INFORMATION GIVEN Start Marker
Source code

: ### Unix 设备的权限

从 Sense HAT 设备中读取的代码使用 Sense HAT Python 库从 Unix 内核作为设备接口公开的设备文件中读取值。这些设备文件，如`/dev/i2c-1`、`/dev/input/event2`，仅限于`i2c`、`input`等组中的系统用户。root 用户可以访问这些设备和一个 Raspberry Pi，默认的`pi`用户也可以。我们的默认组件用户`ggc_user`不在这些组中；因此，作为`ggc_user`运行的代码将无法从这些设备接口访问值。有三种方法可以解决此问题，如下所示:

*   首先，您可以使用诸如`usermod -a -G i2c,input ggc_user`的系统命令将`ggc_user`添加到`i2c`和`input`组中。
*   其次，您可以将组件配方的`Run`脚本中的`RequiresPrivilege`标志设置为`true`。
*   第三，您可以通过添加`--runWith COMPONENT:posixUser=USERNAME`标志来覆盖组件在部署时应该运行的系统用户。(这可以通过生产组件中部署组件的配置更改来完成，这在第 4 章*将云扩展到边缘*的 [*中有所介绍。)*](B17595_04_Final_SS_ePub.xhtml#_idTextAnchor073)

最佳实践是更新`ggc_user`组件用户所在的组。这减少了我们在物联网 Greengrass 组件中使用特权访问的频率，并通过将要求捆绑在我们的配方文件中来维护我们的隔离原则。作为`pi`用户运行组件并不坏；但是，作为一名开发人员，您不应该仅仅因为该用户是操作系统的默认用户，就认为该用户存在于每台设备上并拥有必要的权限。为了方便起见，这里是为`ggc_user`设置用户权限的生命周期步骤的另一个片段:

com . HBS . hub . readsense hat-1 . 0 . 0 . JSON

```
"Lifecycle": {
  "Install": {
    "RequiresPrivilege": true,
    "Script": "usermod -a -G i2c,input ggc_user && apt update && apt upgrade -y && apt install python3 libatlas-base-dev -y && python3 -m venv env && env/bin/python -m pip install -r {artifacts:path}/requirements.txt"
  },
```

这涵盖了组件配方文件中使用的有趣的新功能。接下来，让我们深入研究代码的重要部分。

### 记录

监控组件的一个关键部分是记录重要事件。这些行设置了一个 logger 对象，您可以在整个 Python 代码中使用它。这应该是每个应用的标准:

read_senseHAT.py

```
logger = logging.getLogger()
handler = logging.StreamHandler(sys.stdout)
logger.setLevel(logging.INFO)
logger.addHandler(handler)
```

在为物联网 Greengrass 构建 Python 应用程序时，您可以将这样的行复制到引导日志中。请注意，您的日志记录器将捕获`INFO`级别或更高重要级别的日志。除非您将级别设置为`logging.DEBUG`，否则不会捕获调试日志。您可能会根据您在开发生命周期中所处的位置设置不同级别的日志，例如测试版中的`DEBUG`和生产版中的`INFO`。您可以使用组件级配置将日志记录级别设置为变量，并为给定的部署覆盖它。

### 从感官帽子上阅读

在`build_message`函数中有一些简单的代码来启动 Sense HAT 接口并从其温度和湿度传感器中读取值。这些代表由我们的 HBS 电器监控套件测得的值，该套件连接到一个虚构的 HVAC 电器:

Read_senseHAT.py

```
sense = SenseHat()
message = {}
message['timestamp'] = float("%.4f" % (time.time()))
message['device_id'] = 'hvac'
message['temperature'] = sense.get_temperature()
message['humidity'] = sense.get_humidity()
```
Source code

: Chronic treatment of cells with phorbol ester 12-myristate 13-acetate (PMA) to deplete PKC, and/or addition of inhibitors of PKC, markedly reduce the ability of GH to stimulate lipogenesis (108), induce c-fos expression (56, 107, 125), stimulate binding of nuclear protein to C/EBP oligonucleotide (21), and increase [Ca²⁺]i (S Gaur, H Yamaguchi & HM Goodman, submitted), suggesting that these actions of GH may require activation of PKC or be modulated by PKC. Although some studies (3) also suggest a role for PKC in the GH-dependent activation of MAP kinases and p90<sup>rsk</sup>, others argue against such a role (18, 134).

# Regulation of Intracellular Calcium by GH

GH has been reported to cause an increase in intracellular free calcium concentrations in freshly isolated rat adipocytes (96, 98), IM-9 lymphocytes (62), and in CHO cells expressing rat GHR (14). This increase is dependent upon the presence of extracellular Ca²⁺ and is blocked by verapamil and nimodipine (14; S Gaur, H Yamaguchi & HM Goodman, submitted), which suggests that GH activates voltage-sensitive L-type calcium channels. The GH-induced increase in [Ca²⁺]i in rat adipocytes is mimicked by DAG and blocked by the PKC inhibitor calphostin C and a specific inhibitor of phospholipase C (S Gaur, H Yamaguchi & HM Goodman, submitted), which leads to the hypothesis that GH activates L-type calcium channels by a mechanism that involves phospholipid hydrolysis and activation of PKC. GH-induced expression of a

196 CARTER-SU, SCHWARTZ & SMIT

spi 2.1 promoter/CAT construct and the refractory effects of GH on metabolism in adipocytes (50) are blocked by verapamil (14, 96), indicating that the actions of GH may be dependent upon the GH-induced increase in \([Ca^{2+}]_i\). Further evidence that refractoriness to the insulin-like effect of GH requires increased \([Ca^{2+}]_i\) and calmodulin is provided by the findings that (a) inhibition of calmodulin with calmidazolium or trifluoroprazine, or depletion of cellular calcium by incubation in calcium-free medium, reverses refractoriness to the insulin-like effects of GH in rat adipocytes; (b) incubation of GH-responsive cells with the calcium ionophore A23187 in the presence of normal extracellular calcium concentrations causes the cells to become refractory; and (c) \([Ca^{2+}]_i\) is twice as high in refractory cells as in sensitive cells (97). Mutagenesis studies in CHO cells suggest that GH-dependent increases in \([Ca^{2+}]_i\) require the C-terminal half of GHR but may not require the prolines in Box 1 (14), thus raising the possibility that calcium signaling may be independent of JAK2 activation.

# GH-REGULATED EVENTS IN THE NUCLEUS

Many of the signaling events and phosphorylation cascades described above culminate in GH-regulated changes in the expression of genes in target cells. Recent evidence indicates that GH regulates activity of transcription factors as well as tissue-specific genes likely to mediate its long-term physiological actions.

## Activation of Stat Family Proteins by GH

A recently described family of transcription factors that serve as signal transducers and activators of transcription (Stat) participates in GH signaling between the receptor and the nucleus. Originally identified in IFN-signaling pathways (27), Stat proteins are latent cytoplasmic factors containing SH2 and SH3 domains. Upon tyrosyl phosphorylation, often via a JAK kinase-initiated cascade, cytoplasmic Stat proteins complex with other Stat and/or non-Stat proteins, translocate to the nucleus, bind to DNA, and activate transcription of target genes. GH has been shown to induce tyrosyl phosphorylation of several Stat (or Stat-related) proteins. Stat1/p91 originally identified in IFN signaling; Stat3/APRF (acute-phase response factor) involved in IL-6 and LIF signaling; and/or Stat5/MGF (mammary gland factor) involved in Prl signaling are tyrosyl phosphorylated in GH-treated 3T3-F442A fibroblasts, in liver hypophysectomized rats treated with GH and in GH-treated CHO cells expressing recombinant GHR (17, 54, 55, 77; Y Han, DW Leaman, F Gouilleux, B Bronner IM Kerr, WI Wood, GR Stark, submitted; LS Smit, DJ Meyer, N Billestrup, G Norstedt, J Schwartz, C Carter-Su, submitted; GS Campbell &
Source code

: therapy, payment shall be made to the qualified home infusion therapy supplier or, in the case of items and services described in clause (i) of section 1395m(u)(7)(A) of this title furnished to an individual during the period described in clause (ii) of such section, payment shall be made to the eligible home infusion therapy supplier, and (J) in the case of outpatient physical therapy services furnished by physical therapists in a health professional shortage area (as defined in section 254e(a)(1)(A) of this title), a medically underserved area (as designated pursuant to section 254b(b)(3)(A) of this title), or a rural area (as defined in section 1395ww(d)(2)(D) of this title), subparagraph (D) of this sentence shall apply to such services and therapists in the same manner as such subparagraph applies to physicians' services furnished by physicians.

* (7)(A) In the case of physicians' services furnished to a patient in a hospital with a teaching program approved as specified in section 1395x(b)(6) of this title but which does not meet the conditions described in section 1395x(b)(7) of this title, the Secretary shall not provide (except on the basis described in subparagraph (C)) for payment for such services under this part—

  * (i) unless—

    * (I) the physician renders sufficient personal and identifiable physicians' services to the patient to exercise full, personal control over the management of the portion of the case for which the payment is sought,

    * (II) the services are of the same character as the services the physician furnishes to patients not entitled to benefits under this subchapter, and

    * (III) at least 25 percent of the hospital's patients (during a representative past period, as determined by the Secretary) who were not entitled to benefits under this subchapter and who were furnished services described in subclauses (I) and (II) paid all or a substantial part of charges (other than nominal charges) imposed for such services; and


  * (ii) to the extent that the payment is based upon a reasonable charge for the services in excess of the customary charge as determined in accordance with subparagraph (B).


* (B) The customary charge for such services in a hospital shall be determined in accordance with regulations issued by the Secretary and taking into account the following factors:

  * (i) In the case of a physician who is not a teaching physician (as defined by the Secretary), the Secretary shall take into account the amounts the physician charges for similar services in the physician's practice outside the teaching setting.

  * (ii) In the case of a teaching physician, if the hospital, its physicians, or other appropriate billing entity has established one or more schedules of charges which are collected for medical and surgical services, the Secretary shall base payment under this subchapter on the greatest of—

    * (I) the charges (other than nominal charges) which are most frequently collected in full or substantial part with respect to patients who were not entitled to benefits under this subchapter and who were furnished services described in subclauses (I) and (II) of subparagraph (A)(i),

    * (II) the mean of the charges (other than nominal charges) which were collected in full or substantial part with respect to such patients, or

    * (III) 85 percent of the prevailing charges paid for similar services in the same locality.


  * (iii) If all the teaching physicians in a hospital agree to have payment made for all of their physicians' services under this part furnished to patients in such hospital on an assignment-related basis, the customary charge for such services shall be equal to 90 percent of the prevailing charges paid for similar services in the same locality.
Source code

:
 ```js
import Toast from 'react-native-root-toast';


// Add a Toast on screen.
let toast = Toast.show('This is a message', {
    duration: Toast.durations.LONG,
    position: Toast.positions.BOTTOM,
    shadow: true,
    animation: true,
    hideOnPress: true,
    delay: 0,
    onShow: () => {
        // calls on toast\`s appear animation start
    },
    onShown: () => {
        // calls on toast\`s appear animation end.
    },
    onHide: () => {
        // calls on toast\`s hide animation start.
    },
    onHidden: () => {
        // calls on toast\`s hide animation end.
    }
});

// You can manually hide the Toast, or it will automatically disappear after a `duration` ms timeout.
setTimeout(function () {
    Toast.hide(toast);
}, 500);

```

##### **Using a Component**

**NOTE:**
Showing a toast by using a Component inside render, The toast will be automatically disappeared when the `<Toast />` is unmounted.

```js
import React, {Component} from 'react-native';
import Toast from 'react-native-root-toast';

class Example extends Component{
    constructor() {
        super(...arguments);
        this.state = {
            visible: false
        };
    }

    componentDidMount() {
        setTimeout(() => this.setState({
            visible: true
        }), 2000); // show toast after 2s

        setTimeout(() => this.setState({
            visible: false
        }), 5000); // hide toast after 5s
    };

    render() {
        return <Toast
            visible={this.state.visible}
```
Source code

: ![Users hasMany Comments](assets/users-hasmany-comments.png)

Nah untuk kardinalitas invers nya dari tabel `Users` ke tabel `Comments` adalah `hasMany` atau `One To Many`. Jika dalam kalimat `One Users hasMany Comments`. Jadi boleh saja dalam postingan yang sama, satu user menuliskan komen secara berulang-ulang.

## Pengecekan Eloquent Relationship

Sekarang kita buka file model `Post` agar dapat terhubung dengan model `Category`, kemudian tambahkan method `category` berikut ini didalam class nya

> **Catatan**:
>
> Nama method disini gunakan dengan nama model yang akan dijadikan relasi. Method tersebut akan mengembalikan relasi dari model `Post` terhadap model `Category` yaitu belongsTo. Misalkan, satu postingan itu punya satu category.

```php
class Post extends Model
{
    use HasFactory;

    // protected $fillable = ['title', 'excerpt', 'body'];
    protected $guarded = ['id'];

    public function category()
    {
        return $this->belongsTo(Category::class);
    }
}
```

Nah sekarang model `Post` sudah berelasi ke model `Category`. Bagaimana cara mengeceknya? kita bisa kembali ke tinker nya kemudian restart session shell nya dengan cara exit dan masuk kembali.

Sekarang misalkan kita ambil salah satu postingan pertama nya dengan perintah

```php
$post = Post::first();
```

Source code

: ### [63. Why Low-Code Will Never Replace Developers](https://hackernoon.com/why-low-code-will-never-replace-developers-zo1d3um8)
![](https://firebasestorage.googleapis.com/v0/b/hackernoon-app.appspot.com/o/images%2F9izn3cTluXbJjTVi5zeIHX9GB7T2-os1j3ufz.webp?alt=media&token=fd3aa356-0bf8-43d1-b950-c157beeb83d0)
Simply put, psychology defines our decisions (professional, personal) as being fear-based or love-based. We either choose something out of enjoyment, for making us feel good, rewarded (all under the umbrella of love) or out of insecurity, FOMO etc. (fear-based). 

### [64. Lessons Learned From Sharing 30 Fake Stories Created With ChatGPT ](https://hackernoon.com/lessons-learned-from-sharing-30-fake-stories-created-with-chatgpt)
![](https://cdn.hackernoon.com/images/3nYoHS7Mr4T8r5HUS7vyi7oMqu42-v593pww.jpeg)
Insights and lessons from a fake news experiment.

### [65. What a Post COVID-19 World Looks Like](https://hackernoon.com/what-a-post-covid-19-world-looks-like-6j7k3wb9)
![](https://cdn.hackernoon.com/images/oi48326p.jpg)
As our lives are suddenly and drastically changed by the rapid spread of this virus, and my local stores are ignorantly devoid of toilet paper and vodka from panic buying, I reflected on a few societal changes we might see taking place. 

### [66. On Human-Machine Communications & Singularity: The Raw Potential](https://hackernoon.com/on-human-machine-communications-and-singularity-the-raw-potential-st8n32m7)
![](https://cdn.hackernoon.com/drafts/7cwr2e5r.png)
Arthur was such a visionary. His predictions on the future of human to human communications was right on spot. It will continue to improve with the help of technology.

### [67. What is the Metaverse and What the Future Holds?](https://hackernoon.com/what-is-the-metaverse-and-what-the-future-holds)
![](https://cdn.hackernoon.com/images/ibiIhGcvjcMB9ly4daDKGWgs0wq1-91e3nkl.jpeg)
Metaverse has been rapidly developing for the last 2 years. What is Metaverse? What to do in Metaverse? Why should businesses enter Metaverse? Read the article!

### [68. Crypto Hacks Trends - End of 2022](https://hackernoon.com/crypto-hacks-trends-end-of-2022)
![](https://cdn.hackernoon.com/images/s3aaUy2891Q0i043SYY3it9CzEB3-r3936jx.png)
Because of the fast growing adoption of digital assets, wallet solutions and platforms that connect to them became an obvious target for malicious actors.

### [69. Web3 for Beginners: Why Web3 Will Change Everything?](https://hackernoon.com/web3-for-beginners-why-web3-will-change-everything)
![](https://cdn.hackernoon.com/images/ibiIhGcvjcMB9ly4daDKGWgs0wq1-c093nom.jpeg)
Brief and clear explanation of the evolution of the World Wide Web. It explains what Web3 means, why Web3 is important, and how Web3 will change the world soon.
INFORMATION GIVEN End Marker
### WHAT TO WORK ON
Look through the entries above; find each line with the word "duration" and copy it.

### TASK RESULT
    duration: Toast.durations.LONG,
// You can manually hide the Toast, or it will automatically disappear after a `duration` ms timeout.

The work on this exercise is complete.